- [Activity]: Present everything in the records from the line containing "boxes and fulfils the criteria they had when" down to the line containing "family soon so having three bedrooms means we", both included, as a numbered list with blank lines left out.

- [Data extracts]:

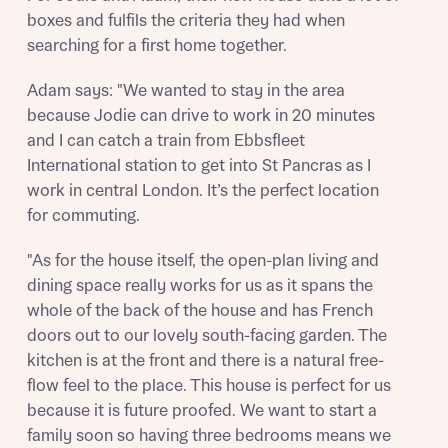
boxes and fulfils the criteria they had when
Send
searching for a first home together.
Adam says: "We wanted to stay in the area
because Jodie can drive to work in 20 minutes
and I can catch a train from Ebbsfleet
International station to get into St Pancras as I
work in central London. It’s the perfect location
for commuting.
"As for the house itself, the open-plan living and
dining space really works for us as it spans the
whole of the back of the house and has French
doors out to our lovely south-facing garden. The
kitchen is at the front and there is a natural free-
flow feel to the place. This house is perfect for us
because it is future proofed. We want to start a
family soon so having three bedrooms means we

--

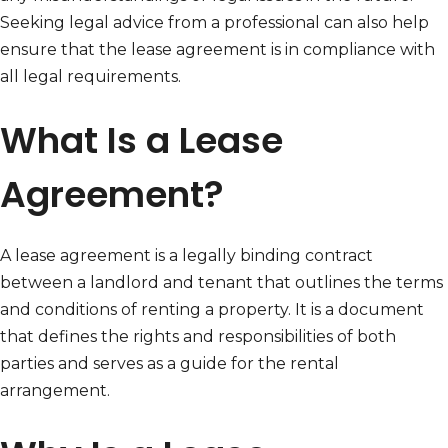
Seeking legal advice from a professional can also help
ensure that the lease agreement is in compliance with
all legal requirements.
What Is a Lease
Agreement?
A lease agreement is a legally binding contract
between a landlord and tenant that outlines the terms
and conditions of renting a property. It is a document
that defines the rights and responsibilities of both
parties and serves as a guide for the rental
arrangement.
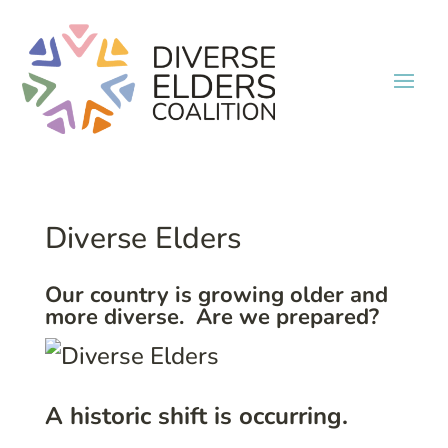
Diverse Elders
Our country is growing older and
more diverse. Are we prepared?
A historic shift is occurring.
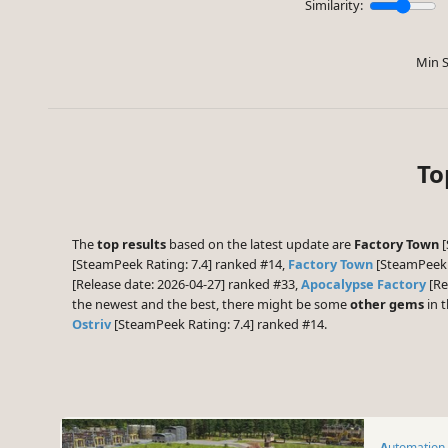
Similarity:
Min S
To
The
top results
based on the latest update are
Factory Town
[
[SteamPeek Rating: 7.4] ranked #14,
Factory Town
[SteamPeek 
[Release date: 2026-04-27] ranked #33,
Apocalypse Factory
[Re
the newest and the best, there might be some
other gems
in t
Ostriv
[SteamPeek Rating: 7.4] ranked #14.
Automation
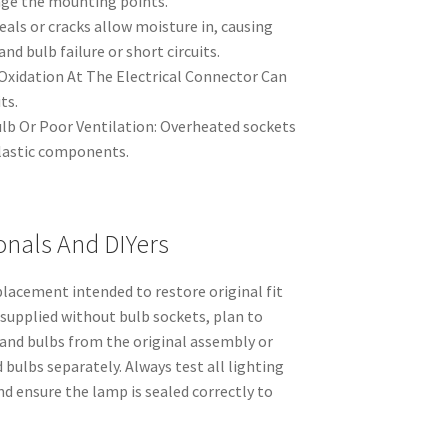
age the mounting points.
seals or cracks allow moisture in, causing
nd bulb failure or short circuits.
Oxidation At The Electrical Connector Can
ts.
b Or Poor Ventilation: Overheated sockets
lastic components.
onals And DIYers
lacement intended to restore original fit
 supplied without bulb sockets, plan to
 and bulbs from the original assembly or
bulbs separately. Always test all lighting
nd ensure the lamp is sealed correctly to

- [The completed task]:
1. boxes and fulfils the criteria they had when
2. Send
3. searching for a first home together.
4. Adam says: "We wanted to stay in the area
5. because Jodie can drive to work in 20 minutes
6. and I can catch a train from Ebbsfleet
7. International station to get into St Pancras as I
8. work in central London. It’s the perfect location
9. for commuting.
10. "As for the house itself, the open-plan living and
11. dining space really works for us as it spans the
12. whole of the back of the house and has French
13. doors out to our lovely south-facing garden. The
14. kitchen is at the front and there is a natural free-
15. flow feel to the place. This house is perfect for us
16. because it is future proofed. We want to start a
17. family soon so having three bedrooms means we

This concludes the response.